Financially, they make sense for lenders and investors compared with the alternative of
foreclosure. A foreclosure can cost the lender from 20 to 40 percent of the loan balance,
said John Mechem, a spokesman for the Mortgage Bankers Association in Washington,
D.C. "There's a real incentive for lenders wherever possible to work out some sort of
agreement," he said.

Chris Cagan, director of research and analytics at First American CoreLogic, a research
firm in Santa Ana, agreed.

"The lender would rather have a performing loan than have a (property) vacant, possibly
for a year in a slow market, paying taxes, maintenance, insurance and finally selling it at
a discount. They really don't want to do that. They'd rather keep that thing on their books
as a performing asset and not have to take a hit. It's not because they love humanity."

Resources

Places homeowners can seek assistance with loan modification:

-- Your bank. Lenders emphasize that financially stressed homeowners should contact
them well before the loan is scheduled to reset higher. Ask if your loan can be modified,
for example, by fixing the rate below the scheduled reset amount. Ask if you qualify for
"forbearance" - temporary reduction or suspension of payments. Consumers can also ask
a community group to contact their lender on their behalf. Phone numbers of major
servicers' loss mitigation departments are at links.sfgate.com/ZTG.

-- ACORN Housing - www.acornhousing.org; (866) 672-2676 or (888) 409-3557. This


nonprofit has programs with many lenders to help homeowners negotiate affordable loan
workouts, payment agreements and foreclosure prevention. It also advocates for policy
reforms to stop predatory lending.

-- Homeownership Preservation Foundation - links.sfgate.com/ZMV, (888) 995-4673.

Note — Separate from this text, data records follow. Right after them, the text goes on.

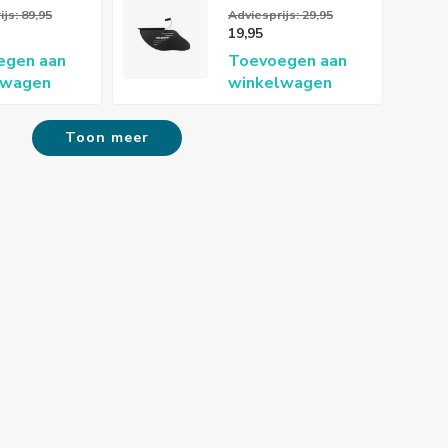
llsuit
slide vin
js: 89,95
Adviesprijs: 29,95
19,95
 Wetsuit
egen aan
Toevoegen aan
s
lwagen
winkelwagen
Toon meer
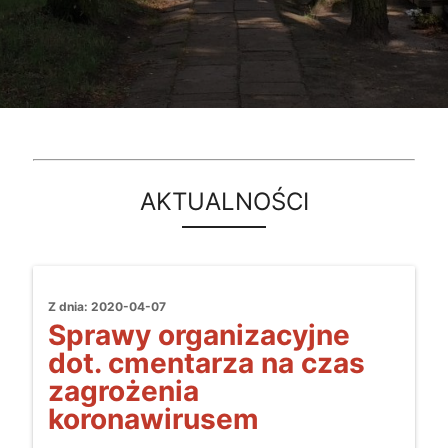
AKTUALNOŚCI
Z dnia: 2020-04-07
Sprawy organizacyjne
dot. cmentarza na czas
zagrożenia
koronawirusem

This community development group offers free foreclosure-avoidance counseling and
assistance contacting lenders.

-- HUD-approved housing counseling agencies - links.sfgate.com/ZMW, (800) 569-


4287. The U.S. Department of Housing and Urban Development sponsors housing
counseling agencies throughout the country that offer advice at little or no cost.

Source: Chronicle research

Loan mods: Who qualifies?

About one-quarter of the 15,207 homeowners counseled by the Homeownership


Preservation Foundation's hot line in the second quarter were considered possible
candidates for loan modification. Another 28 percent were seen as potentially eligible if
they improved their budgets.

The group does not have follow-up data to show whether consumers who were
encouraged to pursue a loan modification were able to get one.

Recommended solutions for counseled homeowners:

-- Try to get a loan modification - 26 percent.

-- Try to improve their budget then pursue loan modification - 28 percent.

-- Seriously consider selling the home - 19 percent.


-- Check with NeighborWorks organizations for financial counseling - 12 percent.

-- Schedule follow-up calls - 3 percent.

-- Put on credit-counseling consolidation plans - 1 percent.